● Work required
Your answer must be every line of the data that holds the string "recorded".

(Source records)
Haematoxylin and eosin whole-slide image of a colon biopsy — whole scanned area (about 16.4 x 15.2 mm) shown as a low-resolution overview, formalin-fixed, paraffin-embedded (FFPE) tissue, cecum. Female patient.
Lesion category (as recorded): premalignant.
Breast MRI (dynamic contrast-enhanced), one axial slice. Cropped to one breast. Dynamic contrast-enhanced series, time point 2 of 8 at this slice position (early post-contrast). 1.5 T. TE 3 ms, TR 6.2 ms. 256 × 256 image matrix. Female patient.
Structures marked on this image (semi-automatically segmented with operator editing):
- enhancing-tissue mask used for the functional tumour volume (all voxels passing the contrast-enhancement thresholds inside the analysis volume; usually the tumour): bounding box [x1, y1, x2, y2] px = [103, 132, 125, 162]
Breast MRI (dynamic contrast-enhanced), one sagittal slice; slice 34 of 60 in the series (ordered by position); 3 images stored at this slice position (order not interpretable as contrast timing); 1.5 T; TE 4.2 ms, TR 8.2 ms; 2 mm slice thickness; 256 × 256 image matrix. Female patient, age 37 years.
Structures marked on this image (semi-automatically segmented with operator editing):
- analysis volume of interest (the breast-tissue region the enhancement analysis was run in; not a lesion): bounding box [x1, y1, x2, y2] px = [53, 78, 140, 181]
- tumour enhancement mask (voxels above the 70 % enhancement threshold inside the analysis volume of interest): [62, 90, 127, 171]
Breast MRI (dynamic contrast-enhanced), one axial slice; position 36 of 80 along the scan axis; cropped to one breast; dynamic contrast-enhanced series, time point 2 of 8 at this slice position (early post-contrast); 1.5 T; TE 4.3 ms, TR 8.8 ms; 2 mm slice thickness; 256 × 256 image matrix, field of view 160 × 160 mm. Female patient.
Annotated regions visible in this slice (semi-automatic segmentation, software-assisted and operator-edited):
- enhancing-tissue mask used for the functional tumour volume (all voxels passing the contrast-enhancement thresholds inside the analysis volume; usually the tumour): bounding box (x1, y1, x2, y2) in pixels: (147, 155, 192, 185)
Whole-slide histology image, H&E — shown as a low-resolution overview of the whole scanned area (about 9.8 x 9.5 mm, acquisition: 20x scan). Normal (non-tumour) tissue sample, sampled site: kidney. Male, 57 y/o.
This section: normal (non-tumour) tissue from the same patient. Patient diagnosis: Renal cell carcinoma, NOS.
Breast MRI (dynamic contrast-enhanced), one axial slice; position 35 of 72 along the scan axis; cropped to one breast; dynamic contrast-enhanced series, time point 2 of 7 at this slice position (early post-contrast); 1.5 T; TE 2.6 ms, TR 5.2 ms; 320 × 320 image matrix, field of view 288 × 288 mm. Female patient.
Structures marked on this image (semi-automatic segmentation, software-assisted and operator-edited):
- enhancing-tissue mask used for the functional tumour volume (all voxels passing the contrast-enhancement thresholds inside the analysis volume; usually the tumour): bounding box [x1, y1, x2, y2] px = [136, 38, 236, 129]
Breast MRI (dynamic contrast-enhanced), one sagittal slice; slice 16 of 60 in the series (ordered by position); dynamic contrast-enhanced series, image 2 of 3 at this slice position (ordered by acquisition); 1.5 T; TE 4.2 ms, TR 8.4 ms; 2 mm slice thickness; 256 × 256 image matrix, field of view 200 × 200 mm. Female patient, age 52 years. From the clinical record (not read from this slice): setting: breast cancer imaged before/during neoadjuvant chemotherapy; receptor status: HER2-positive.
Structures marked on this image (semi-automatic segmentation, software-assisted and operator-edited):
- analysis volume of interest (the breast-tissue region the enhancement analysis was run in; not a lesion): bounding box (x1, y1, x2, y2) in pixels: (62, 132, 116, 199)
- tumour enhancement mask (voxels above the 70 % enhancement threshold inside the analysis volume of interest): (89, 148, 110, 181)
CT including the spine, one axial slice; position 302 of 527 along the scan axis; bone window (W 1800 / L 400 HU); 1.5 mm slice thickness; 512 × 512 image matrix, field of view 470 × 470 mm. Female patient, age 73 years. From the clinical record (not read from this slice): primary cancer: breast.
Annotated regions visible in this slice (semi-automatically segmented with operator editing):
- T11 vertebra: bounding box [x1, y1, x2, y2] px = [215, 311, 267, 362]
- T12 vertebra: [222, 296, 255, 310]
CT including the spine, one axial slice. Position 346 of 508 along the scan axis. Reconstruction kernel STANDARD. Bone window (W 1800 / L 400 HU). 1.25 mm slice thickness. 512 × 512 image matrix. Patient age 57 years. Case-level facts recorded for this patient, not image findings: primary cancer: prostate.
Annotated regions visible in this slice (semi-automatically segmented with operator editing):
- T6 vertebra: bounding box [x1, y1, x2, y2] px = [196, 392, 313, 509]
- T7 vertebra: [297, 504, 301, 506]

● Expected answer
Lesion category (as recorded): premalignant.
CT including the spine, one axial slice. Position 346 of 508 along the scan axis. Reconstruction kernel STANDARD. Bone window (W 1800 / L 400 HU). 1.25 mm slice thickness. 512 × 512 image matrix. Patient age 57 years. Case-level facts recorded for this patient, not image findings: primary cancer: prostate.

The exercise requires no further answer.